— Begin TEXT EXCERPT —

Despite the streets of Philadelphia being filled with the constant peal of church bells signaling the ever-rising death toll and the pestering buzz of mosquitos, the true gravity of their situation does not hit home until Mattie’s own mother falls violently ill with the fever. Forced to leave home with her grandfather in order to protect against getting sick, Mattie embarks on a journey that will test her fortitude and faith in unimaginable ways. As she struggles to navigate an increasingly hostile world, Mattie is forced by necessity to grow up very quickly. She evolves from a relatively fanciful girl with her head in the clouds to one who has to make tough, often inconceivable choices in order to protect herself and the ones she loves. Her growth felt natural and authentic and it was a pleasure watching her straddle the two worlds between adolescence and adulthood with varying success.

“Grandfather said I was a Daughter of Liberty, a real American girl. I could steer my own ship. No one would call me little Mattie. They would call me ‘Ma’am’.”

Mattie is a charming protagonist who fairly leapt off the page. Too big for her clothes, the small apartment in which she resides, and the even smaller life she leads, Mattie is desperate to escape the confines of her ordinary routine working in her family’s shop, the Cook Coffeehouse. Prior to the outbreak of yellow fever, Mattie dreams of what she hopes her life will one day entail, namely of traveling to exotic locales and opening and managing an entire city block worth of establishments, including a dry goods store, restaurant and apothecary. Mattie has ideas about how to improve their own coffee shop as well, although her mother is never receptive to them. Feeling trapped and powerless, Mattie’s dreams give her hope for a different, more promising and empowering future, never realizing that this might come at the cost of what and who she holds most dear.

“My eyes closed. I could see that clear January morning, the moment of release when the balloon floated above the rooftops. Thousands of voices cheered and screamed with delight. Nathaniel grasped my hand and we watched as the gold sphere ferried Monsieur Blanchard and his little black dog away on the wind. I thought all things were possible in heaven and on earth that day.”

This is further demonstrated by Mattie’s fascination with Jean-Pierre Blanchard, who conducted the first hot air balloon flight in North American on January 9th, 1793. Blanchard and his balloon are mentioned throughout Fever 1793. For Mattie, Blanchard’s success is an affirmation, a testament to the possibility of the seemingly impossible. Inspired by the aeronaut’s pioneering journey from the Walnut Street Jail in Philadelphia and across the Delaware Rive to New Jersey, Mattie simultaneously imagines herself as the balloon, escaping to places and situations unknown, and Blanchard himself, filled with new ideas that have the potential to change not only her own world, but that of the world around her.

— End TEXT EXCERPT —
— Begin DATA SHOWN —

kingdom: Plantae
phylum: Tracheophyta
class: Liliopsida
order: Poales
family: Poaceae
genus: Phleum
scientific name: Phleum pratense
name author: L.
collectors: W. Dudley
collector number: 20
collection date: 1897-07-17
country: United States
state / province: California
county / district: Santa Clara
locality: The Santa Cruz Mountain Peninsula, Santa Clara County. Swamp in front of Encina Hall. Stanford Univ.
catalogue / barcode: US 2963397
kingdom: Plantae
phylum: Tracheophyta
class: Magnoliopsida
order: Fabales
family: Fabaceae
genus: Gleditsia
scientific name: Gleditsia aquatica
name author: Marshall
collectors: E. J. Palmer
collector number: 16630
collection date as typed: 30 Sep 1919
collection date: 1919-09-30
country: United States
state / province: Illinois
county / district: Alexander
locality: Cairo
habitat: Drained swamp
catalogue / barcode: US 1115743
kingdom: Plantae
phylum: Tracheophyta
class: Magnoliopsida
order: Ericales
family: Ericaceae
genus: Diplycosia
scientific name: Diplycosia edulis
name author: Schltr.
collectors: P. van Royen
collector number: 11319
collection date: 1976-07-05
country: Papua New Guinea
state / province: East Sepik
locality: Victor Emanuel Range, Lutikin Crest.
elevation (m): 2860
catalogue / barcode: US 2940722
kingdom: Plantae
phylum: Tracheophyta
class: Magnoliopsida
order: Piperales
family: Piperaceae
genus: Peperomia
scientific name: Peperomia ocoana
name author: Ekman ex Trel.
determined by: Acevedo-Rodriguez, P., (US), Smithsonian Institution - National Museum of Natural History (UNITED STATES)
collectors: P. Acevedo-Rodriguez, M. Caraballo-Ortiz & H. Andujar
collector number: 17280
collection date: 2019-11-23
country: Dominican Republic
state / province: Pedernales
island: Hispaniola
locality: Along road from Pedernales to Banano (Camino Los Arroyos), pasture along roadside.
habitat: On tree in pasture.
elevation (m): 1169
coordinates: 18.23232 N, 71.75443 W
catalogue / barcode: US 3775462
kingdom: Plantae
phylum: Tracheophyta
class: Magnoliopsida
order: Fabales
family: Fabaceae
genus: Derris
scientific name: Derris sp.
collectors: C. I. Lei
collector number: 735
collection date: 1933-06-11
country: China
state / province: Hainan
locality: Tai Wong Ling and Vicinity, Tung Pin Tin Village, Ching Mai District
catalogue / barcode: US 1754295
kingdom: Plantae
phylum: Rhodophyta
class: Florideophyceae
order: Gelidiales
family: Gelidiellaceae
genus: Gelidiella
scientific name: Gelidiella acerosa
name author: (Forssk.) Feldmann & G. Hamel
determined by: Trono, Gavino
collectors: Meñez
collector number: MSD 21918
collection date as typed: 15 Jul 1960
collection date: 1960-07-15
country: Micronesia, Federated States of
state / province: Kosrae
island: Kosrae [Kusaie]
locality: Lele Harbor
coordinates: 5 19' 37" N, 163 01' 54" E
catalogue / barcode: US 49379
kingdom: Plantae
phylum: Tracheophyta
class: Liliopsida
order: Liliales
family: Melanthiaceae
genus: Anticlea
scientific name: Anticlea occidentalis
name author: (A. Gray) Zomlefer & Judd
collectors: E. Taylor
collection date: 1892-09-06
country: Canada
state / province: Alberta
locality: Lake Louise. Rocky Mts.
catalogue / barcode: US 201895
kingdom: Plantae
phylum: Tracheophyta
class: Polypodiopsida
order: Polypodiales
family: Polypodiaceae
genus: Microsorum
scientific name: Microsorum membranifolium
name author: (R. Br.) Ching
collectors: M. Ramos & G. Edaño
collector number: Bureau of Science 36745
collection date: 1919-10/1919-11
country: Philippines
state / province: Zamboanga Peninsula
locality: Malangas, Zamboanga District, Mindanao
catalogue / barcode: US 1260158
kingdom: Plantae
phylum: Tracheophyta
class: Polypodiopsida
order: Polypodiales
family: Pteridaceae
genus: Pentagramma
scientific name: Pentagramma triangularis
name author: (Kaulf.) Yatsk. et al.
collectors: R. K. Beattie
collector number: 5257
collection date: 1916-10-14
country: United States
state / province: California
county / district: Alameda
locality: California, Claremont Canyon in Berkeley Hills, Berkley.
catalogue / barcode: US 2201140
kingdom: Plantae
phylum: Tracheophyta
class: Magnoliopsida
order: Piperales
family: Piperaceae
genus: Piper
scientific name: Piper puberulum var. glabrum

— End DATA SHOWN —

(WRITTEN TASKS)
1. Reproduce the passage in the book review starting at "Despite the streets" and ending at "with varying success.".
2. Pull out every line in the records that contains the string "number", matching case exactly.

(PROBLEM SOLUTIONS)
1.
Despite the streets of Philadelphia being filled with the constant peal of church bells signaling the ever-rising death toll and the pestering buzz of mosquitos, the true gravity of their situation does not hit home until Mattie’s own mother falls violently ill with the fever. Forced to leave home with her grandfather in order to protect against getting sick, Mattie embarks on a journey that will test her fortitude and faith in unimaginable ways. As she struggles to navigate an increasingly hostile world, Mattie is forced by necessity to grow up very quickly. She evolves from a relatively fanciful girl with her head in the clouds to one who has to make tough, often inconceivable choices in order to protect herself and the ones she loves. Her growth felt natural and authentic and it was a pleasure watching her straddle the two worlds between adolescence and adulthood with varying success.

2.
collector number: 20
collector number: 16630
collector number: 11319
collector number: 17280
collector number: 735
collector number: MSD 21918
collector number: Bureau of Science 36745
collector number: 5257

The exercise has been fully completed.